- _TASK BRIEF_:
Reproduce word for word the part of the Bill Harris profile that opens with the words "My subject is" and closes with "study your subject?".

- _TEXT_:
####################

Professor Bill Harris

Director of Studies in Neuroscience
Professor of Anatomy
http://www.pdn.cam.ac.uk/staff/harris/index.shtml
http://www.neuroscience.cam.ac.uk/directory/profile.php?harris
What is your subject and specific area of study?
My subject is Neuroscience and Developmental Biology.
My work focuses on the following questions, and others: Where does the nervous system come from in the embryo? How does it grow to the right size and shape? How do stem cells turn into more committed neuronal progenitors and how do these cells know when to leave the cycle and differentiate into neural and glial progenitors? Once born, how do these precursors differentiate? How do they choose a particular cell type to become amongst a myriad of possible fates, and by what cellular mechanisms do these cells become properly polarised, branched, and integrated into the neural circuitry of the developing brain? What mechanisms allow neurons to send out long axons that forge pathways to their targets in the brain, and recognise specific cells within these targets?
What makes Clare College such a good place to study your subject?

####################

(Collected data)
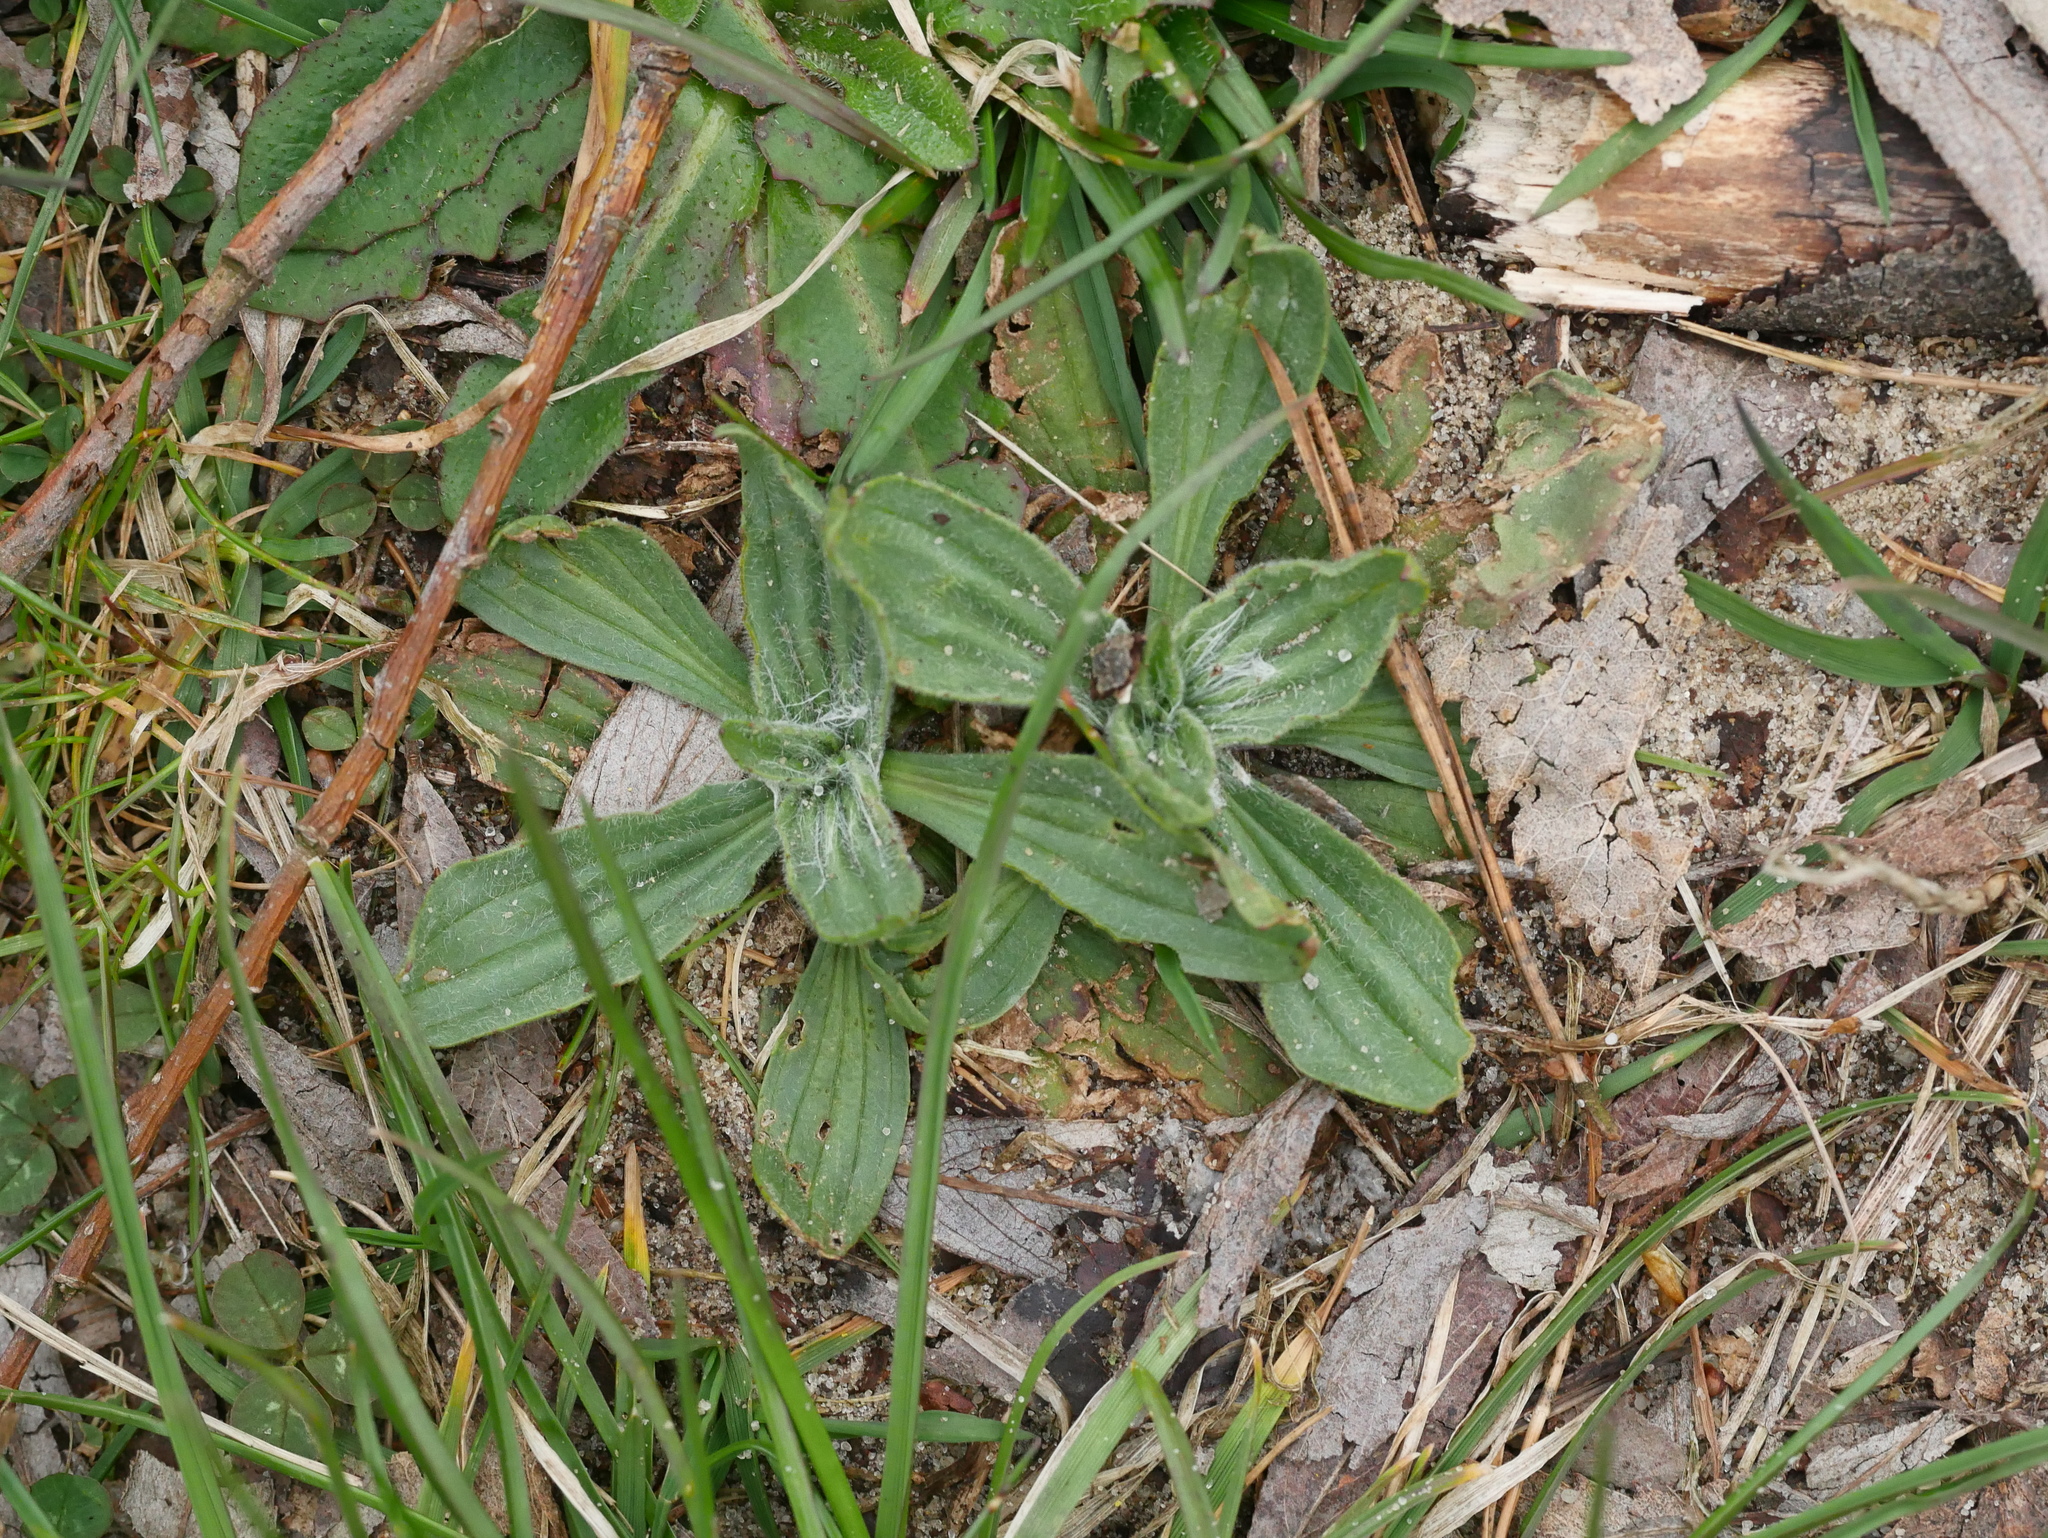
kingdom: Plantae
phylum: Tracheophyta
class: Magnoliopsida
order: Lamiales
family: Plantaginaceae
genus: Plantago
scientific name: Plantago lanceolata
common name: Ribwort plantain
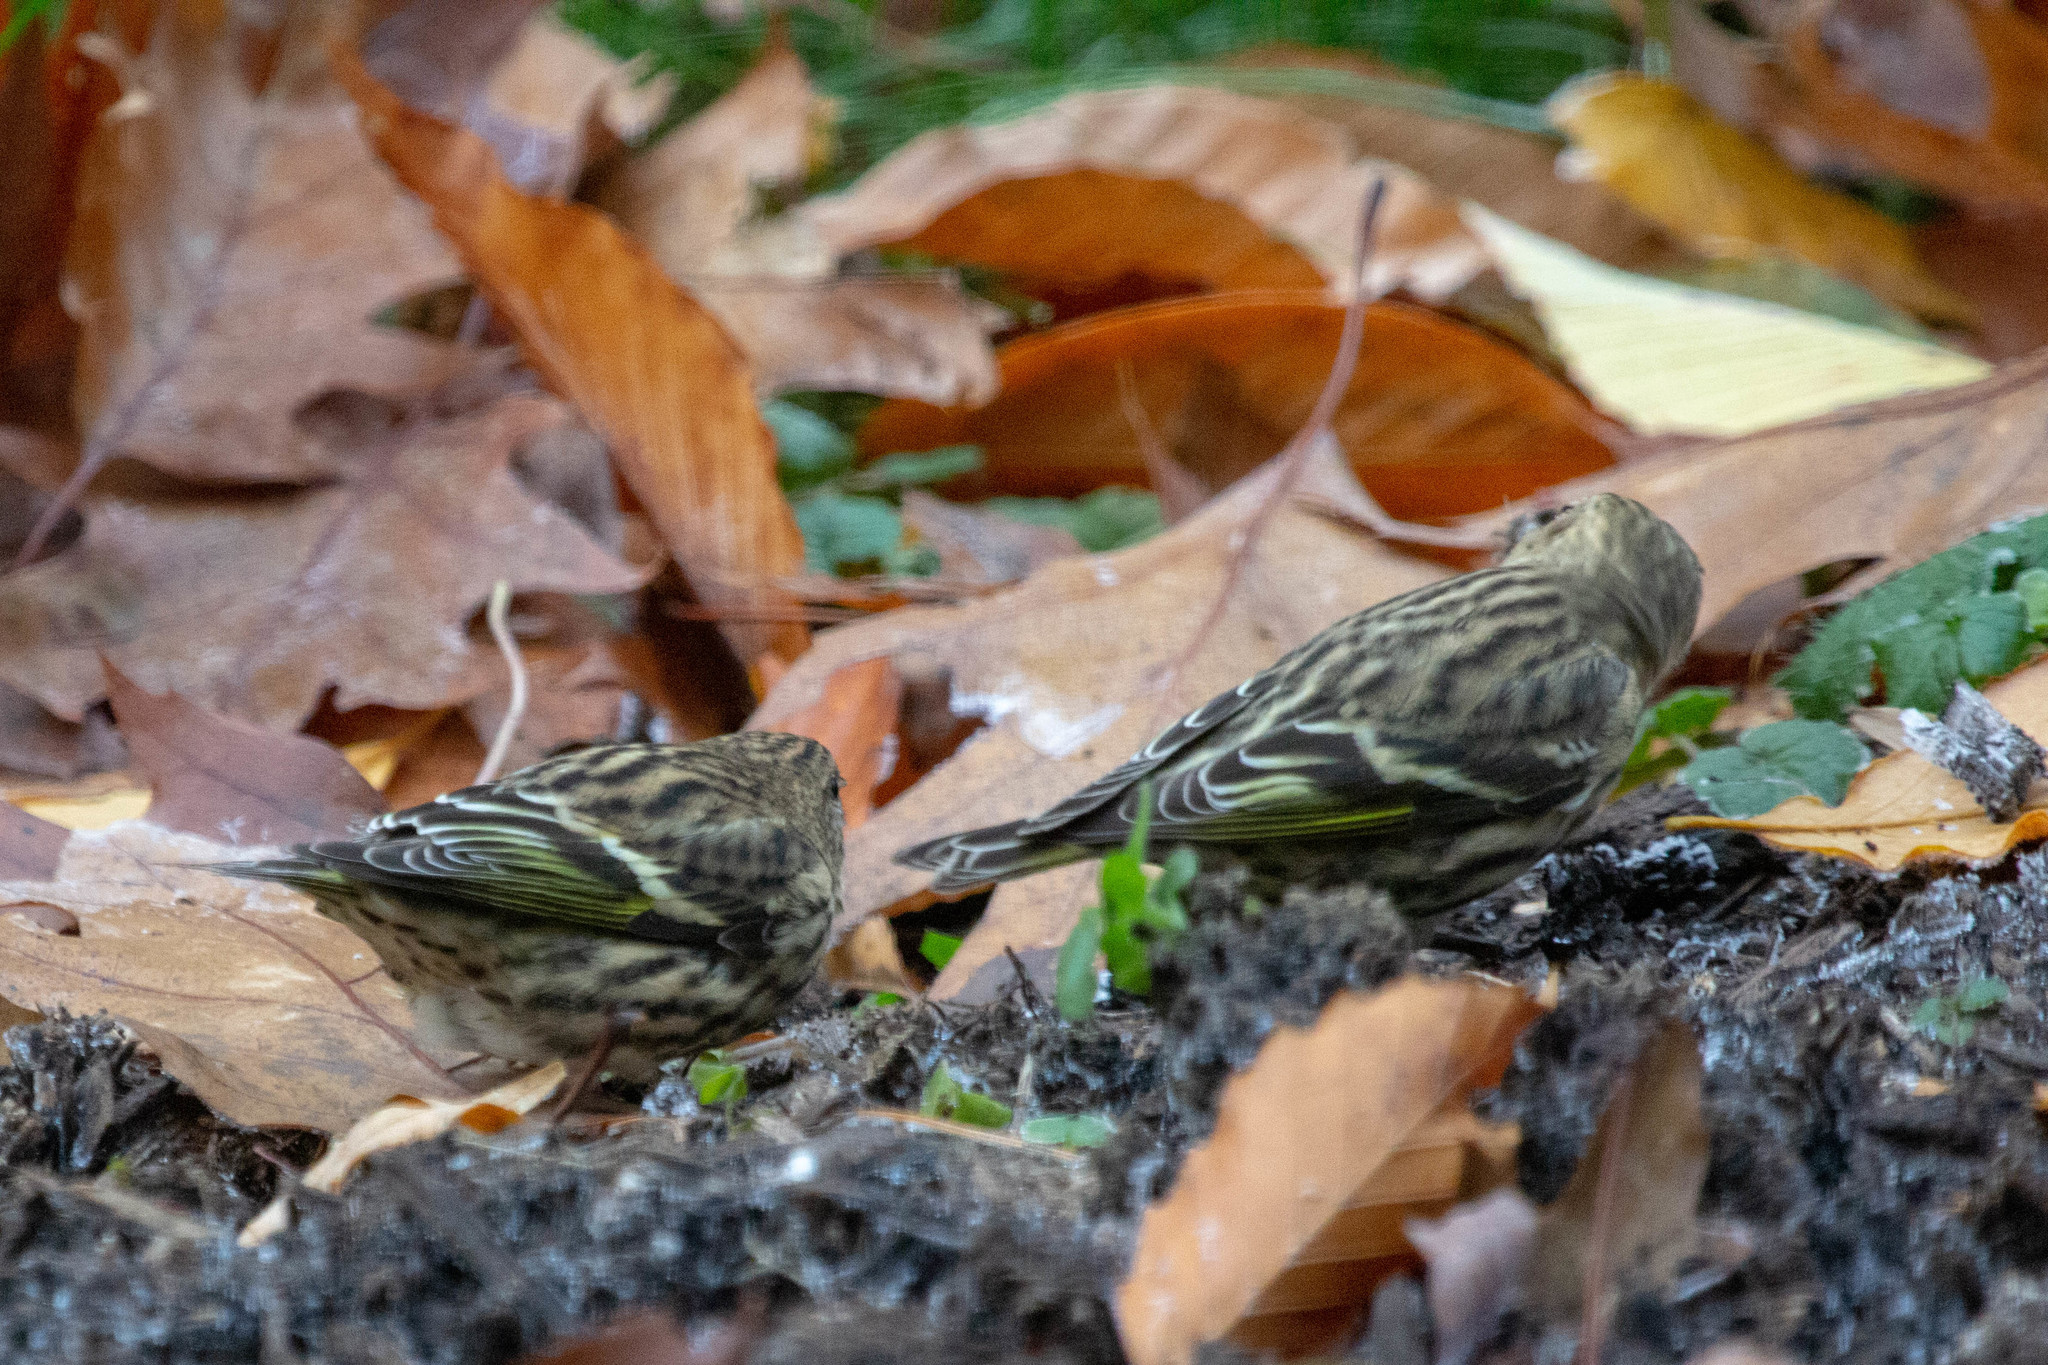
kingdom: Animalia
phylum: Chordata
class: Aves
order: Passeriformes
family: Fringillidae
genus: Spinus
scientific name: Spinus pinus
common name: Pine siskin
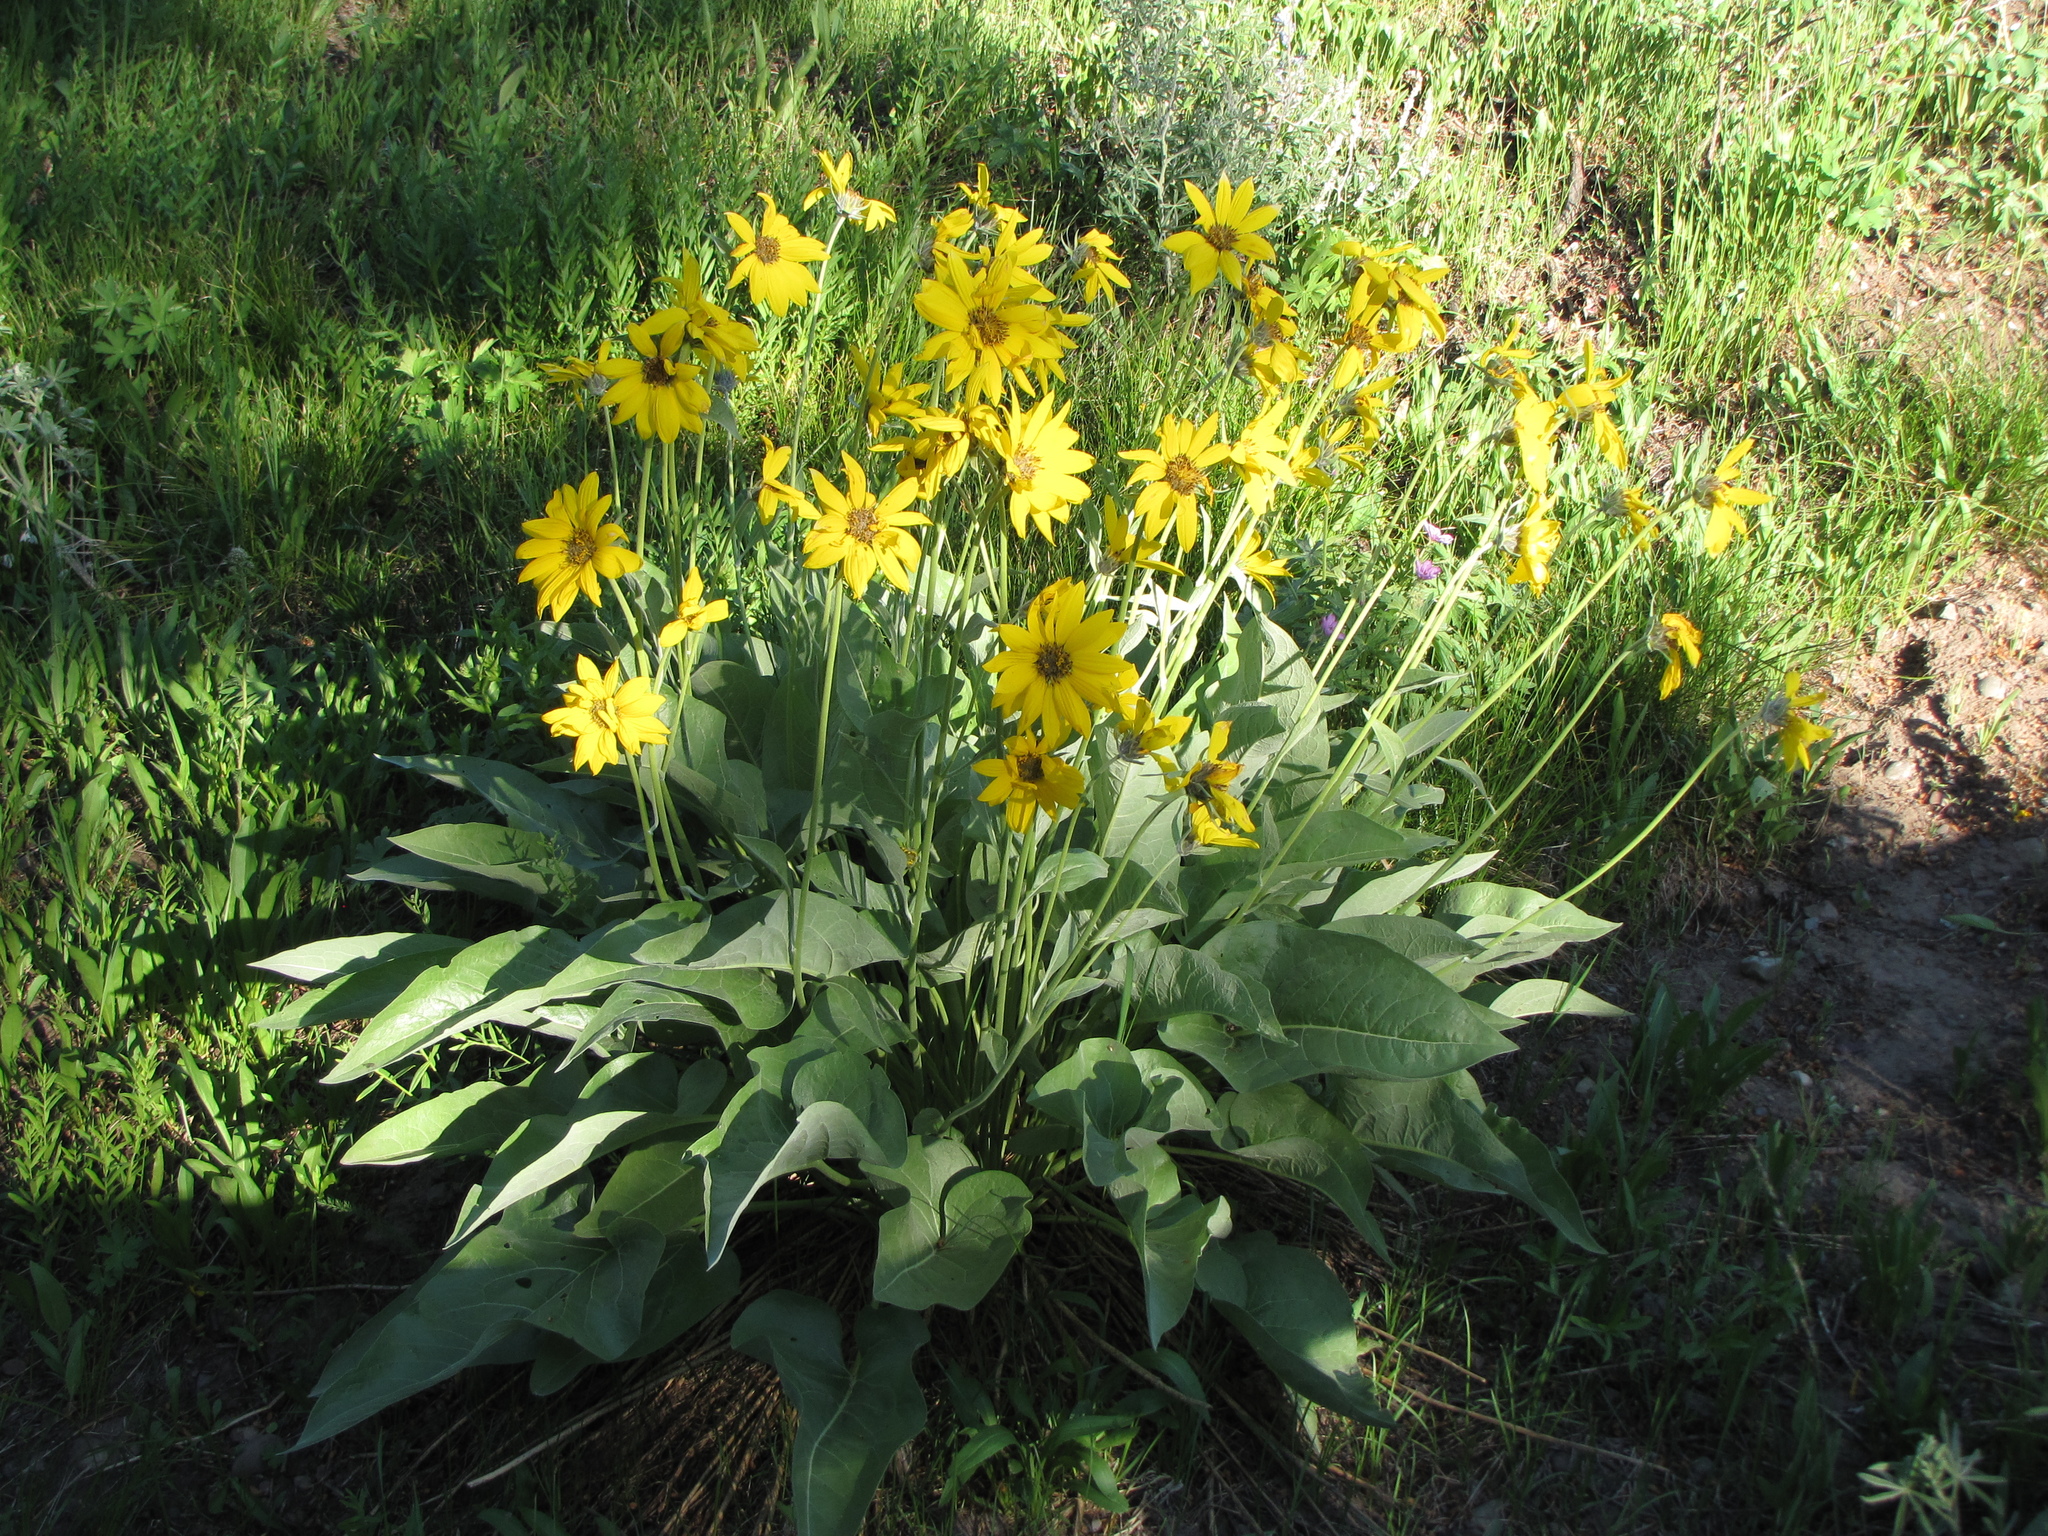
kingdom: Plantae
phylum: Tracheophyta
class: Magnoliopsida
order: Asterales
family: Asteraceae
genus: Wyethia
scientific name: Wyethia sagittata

####################

- _RESPONSE_:
My subject is Neuroscience and Developmental Biology.
My work focuses on the following questions, and others: Where does the nervous system come from in the embryo? How does it grow to the right size and shape? How do stem cells turn into more committed neuronal progenitors and how do these cells know when to leave the cycle and differentiate into neural and glial progenitors? Once born, how do these precursors differentiate? How do they choose a particular cell type to become amongst a myriad of possible fates, and by what cellular mechanisms do these cells become properly polarised, branched, and integrated into the neural circuitry of the developing brain? What mechanisms allow neurons to send out long axons that forge pathways to their targets in the brain, and recognise specific cells within these targets?
What makes Clare College such a good place to study your subject?